§ **ASSIGNED TASK**
Leaving out every picture, quote the data below exactly as it appears.

§ **SOURCE DATA**
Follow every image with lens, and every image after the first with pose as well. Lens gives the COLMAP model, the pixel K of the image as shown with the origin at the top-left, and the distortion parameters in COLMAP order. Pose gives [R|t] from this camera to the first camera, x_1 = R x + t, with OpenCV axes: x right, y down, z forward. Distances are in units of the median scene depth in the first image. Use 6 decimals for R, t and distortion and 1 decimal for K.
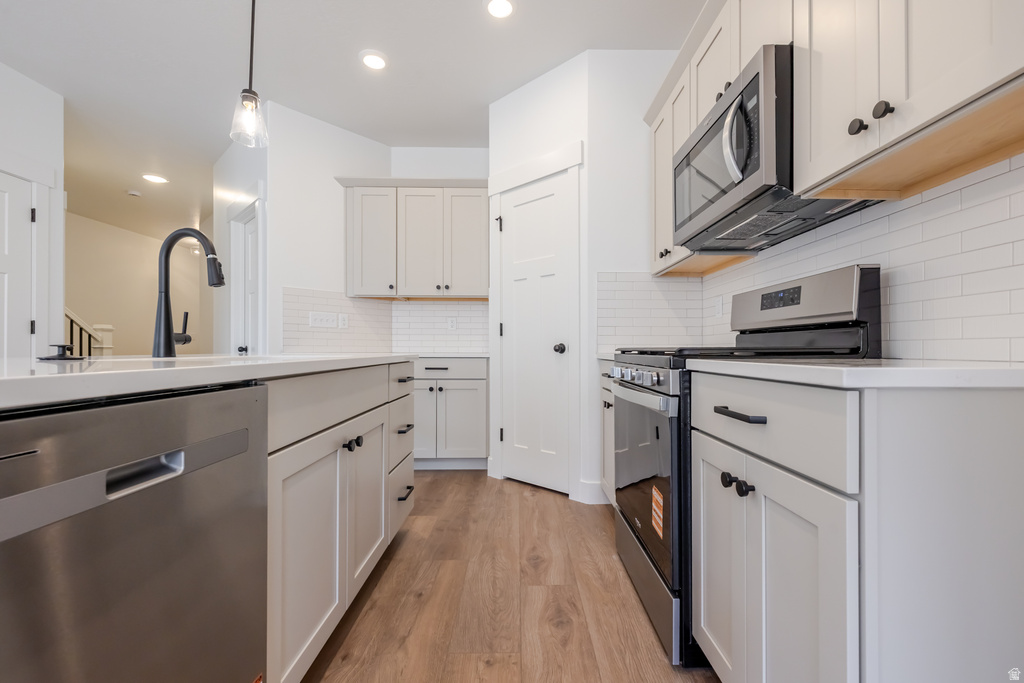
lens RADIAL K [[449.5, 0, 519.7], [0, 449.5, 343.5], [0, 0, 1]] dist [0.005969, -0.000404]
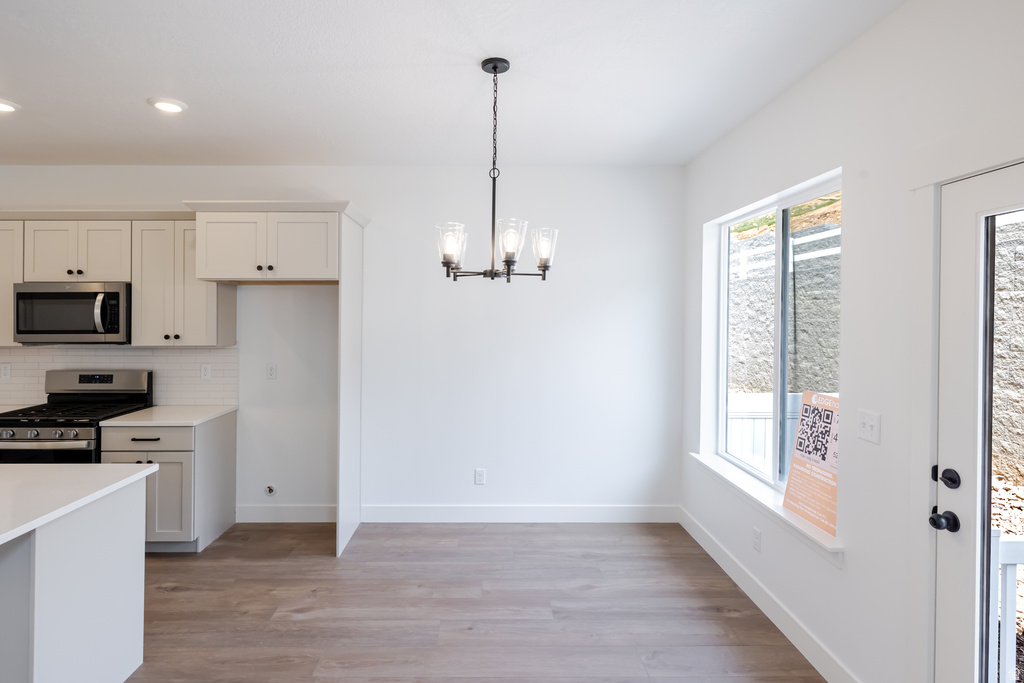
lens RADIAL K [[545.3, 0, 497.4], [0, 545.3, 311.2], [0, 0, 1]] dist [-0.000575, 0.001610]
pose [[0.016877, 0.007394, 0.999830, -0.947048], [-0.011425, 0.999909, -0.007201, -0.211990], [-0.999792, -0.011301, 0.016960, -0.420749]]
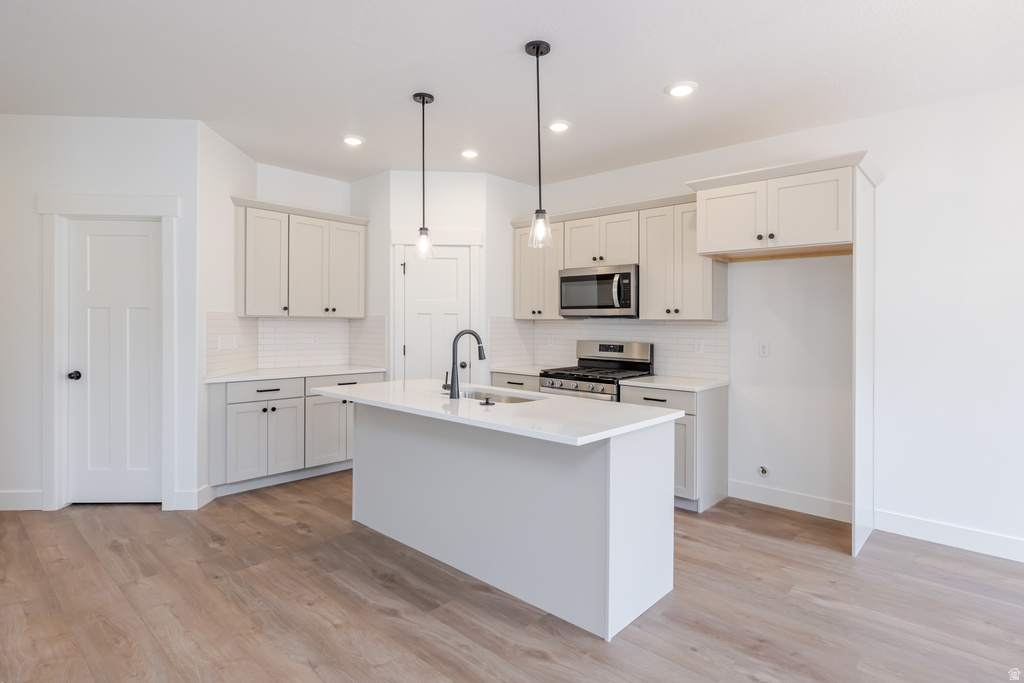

§ **ANSWER BOX**
Follow every image with lens, and every image after the first with pose as well. Lens gives the COLMAP model, the pixel K of the image as shown with the origin at the top-left, and the distortion parameters in COLMAP order. Pose gives [R|t] from this camera to the first camera, x_1 = R x + t, with OpenCV axes: x right, y down, z forward. Distances are in units of the median scene depth in the first image. Use 6 decimals for R, t and distortion and 1 decimal for K.
lens RADIAL K [[449.5, 0, 519.7], [0, 449.5, 343.5], [0, 0, 1]] dist [0.005969, -0.000404]
lens RADIAL K [[545.3, 0, 497.4], [0, 545.3, 311.2], [0, 0, 1]] dist [-0.000575, 0.001610]
pose [[0.016877, 0.007394, 0.999830, -0.947048], [-0.011425, 0.999909, -0.007201, -0.211990], [-0.999792, -0.011301, 0.016960, -0.420749]]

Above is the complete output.